Add script calculations
The R and Python script languages are supported
When adding a script for a calculation, you can choose how to process the data in a script: vector or scalar.
If using the Vector calculation type, multiple rows are sent as a table to a server for processing, in one request. A result will be an array of values – a set of rows for a column. The following is an example of the outlier detection script sending data to a table in Python.
With the Scalar calculation type, each row is sent separately and calculated in the server one by one.
Example of a scalar function:
result = _arg1.upper()
- You have an AI connection in the AI connections pane. For details, see Add AI connections.
- You are creating a dataset.
Depending on the page, do one of the following:
On Step 2 – Refine, select a data source, and then click Calculations.
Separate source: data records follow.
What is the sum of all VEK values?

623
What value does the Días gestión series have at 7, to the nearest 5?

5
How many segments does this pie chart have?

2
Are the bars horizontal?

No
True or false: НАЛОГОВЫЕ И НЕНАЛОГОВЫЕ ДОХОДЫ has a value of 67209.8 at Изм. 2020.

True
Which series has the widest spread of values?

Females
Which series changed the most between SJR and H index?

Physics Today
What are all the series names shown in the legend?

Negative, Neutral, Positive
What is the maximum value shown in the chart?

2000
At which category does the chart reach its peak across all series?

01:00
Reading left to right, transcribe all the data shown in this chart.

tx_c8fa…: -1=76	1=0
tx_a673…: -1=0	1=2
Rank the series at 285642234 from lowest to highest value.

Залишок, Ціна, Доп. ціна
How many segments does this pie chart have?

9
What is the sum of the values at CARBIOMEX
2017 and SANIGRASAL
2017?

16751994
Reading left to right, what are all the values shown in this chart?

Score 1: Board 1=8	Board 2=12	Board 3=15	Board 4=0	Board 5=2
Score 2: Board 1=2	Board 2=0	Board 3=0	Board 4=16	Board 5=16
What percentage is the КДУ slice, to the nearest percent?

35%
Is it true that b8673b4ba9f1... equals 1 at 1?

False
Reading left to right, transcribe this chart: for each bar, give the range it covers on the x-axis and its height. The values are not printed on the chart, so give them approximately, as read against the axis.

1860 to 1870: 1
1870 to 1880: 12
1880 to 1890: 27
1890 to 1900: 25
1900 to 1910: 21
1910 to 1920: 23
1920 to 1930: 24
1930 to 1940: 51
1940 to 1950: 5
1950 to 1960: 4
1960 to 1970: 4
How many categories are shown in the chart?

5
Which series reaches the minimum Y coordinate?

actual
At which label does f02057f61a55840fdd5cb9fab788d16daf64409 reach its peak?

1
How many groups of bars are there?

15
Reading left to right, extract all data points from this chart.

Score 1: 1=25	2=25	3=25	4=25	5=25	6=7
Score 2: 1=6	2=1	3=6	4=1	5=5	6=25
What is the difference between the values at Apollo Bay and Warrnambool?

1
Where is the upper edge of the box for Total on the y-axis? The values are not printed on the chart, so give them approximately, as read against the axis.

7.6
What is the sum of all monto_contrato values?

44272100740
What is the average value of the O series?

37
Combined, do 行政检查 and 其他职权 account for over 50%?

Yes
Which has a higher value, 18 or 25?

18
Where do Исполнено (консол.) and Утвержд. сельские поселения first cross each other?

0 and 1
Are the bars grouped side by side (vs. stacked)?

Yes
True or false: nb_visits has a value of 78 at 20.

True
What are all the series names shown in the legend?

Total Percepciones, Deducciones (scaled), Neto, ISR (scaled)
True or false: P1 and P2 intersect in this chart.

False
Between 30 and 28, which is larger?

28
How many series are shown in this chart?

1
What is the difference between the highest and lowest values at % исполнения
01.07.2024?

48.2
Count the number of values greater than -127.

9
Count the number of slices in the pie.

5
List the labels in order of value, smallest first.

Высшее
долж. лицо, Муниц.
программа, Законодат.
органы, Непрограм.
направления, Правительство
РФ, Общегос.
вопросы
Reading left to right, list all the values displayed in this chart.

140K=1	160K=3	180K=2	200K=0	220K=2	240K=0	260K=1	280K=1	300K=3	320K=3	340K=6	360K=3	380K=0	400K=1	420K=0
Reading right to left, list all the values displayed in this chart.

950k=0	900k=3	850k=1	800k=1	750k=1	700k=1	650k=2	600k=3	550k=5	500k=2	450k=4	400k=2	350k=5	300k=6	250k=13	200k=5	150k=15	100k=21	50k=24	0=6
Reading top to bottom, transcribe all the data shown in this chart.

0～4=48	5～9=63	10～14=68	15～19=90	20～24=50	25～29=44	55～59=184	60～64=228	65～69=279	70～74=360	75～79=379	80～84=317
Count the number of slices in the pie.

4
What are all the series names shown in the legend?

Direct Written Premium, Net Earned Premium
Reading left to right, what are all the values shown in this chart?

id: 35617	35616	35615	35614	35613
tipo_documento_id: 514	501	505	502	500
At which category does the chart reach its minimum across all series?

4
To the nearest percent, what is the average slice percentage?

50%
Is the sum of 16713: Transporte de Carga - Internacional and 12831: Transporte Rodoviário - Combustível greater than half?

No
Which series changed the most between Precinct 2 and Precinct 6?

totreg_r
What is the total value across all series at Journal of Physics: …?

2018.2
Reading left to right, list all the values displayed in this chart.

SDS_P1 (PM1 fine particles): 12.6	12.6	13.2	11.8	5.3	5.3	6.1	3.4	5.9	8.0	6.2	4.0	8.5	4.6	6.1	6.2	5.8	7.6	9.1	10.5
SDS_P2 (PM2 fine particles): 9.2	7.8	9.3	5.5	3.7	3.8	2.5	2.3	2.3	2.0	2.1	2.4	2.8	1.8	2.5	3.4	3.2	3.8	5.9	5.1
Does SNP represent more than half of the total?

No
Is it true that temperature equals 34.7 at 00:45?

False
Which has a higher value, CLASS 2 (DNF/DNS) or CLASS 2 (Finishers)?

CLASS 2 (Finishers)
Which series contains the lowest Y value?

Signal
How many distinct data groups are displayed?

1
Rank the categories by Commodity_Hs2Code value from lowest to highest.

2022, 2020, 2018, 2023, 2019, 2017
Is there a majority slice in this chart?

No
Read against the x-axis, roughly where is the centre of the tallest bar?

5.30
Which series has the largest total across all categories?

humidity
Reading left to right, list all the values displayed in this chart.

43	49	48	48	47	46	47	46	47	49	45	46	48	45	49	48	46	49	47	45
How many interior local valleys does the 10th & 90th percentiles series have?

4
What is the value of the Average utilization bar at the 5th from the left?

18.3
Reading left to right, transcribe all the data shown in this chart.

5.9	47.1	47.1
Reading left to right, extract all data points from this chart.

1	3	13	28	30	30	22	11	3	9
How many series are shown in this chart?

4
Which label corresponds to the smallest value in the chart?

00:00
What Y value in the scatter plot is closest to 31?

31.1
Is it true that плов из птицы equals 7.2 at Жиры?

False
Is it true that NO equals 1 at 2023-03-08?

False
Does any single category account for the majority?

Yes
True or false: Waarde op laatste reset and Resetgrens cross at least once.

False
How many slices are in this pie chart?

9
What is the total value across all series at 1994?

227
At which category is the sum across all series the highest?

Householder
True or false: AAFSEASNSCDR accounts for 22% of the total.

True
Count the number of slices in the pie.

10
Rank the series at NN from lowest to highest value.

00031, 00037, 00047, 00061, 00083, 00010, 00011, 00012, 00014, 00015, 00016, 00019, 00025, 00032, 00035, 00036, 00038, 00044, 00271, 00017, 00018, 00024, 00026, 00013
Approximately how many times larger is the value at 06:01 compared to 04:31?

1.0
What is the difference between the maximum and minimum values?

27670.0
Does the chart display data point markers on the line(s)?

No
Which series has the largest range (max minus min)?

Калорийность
On Step 3 – Join and preview, next to the data source name, click More options and then Calculations.
The Calculationsdialog appears.
- In the Calculation name field, type a name for the calculation.
In the drop-down list on the right, select the calculation data role (dimension, measure, date).
In the Type calculation field, depending on the script type that you need, type script or scalar, and then click the Edit script button that appears.
Alternatively, you can drag the SCRIPT or SCALAR functions that are included in the Data Science group.
In the Script / Scalar pane that appears, do the following:
Select the following settings:
- Connector – DataClaritPy (built-in) or any other defined AI connector.
- Language – Python or R.
- Calculation – Specify how to calculate the data in the script:
- Vector – Multiple rows are sent as a table in one request to the server for processing.
- Scalar – Each row is sent and calculated in the server separately, one by one.
- Result – The format of the returned value: double, string, or integer.
In the Type script field, enter your script.
Note: You can use only scripts that return data in one column.
Click within the Click to add columns field, and select the column that you want to use as the first argument for the script. Repeat this step for each argument of the script.
If you need to change the default aggregation, click a column name, and select a new aggregation.
The script is added to the calculation pane.
The calculation column is added to the dataset.